Опасения оказались напрасными. Влада устроила сеанс орального секса, после которого Стас превратился в одну сплошную эрекцию. Он держал подругу за голову, временами поглядывая на Олю, стоявшую в метре со свечкой в вытянутых руках, и приговаривал:
- Смотри, сука. Не отводи глаза, смотри.
Затем Влада встала на четвереньки, и Стас пристроился сзади.
Оля смотрела на них, но сквозь слезы почти ничего не видела. Влада орала, как будто ее резали. Оля чувствовала себя так, как если бы ее поставили в громадный чан, наполненный дерьмом. С той лишь разницей, что не было физического запаха. И физической боли.
8
- Оля, с тобой все нормально?
Татьяна Анатольевна, учительница биологии, складывала в папку свои бумаги и смотрела на девушку, не спешившую покинуть кабинет. Остальные ученики проворно выходили в коридор: это был последний урок на сегодня.

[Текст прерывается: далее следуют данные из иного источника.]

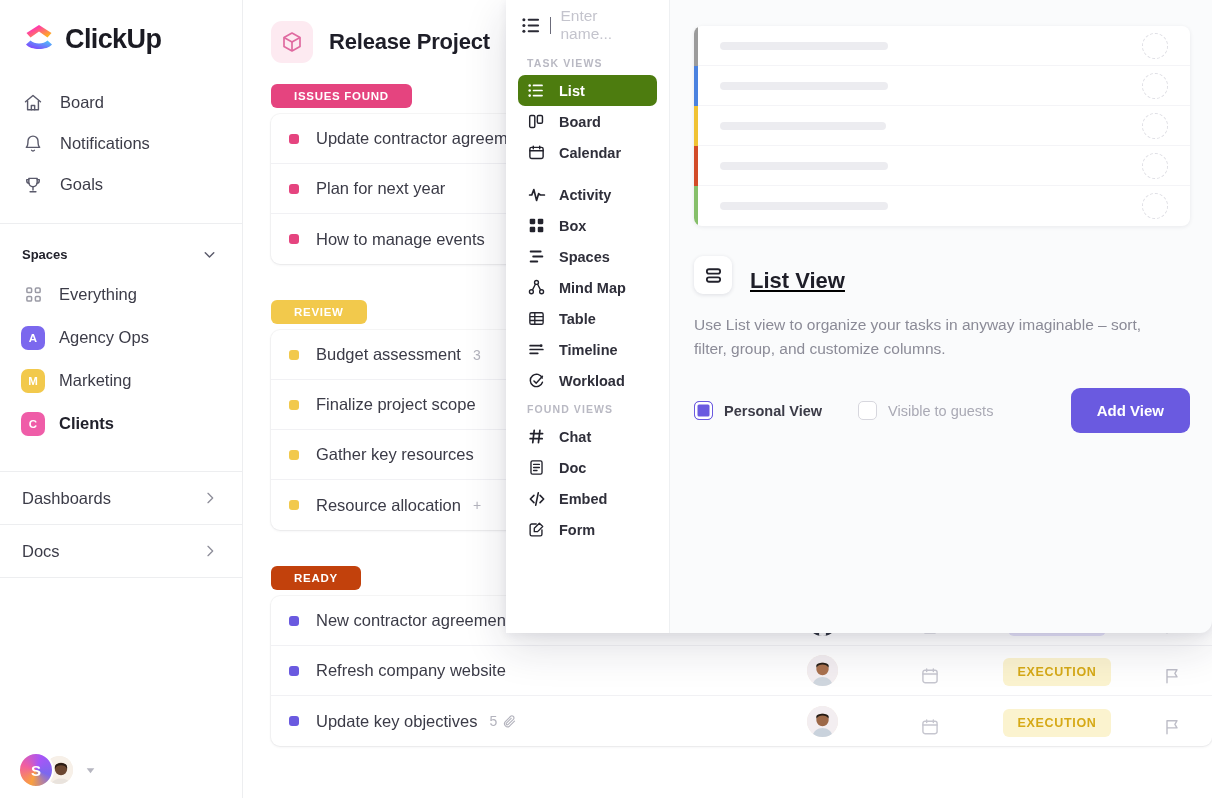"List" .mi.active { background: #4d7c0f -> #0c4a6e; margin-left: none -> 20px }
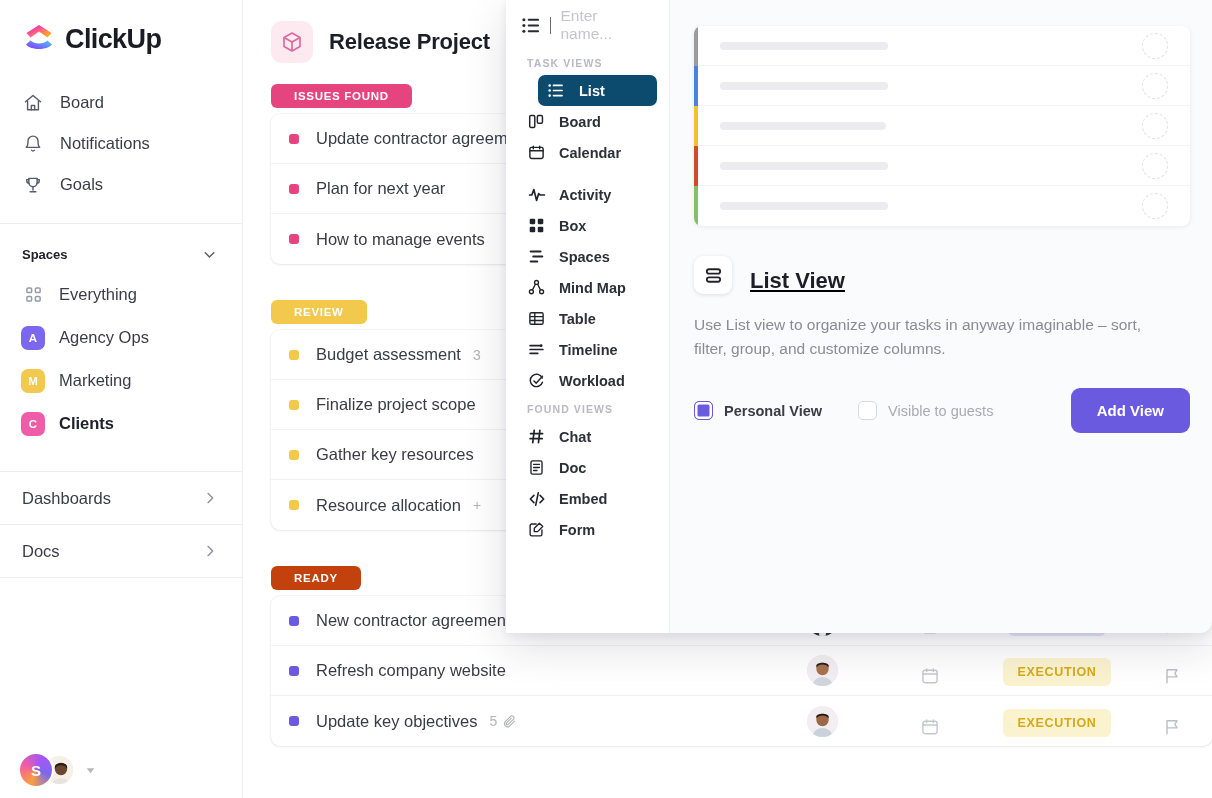"List View" .vt-head { align-items: flex-end -> flex-start; gap: 18px -> 9px; text-decoration: underline -> none }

Оля промолчала, не нашлась что сказать, и Татьяна Анатольевна добавила:
- Задержись, пожалуйста.
Оля глубоко вздохнула, но не стала придумывать внезапно возникшую причину, почему она должна поспешить. В конце концов, торопиться ей действительно некуда. Она все равно не пойдет сейчас домой. Лишь около пяти часов, когда мать наверняка вернется с работы. Но не сейчас.
Так она поступала уже четвертый день. Не хотела рисковать. Стас откровенно предупредил, чтобы она явилась после школы на сеанс “совместного с сестрой орального секса”. Влада тогда еще хихикнула и сказала, что знает, кто из двоих стоящих на коленях перед Стасом сестер понравится ему больше. Похоже, парочка была не против проводить над Олей эксперименты.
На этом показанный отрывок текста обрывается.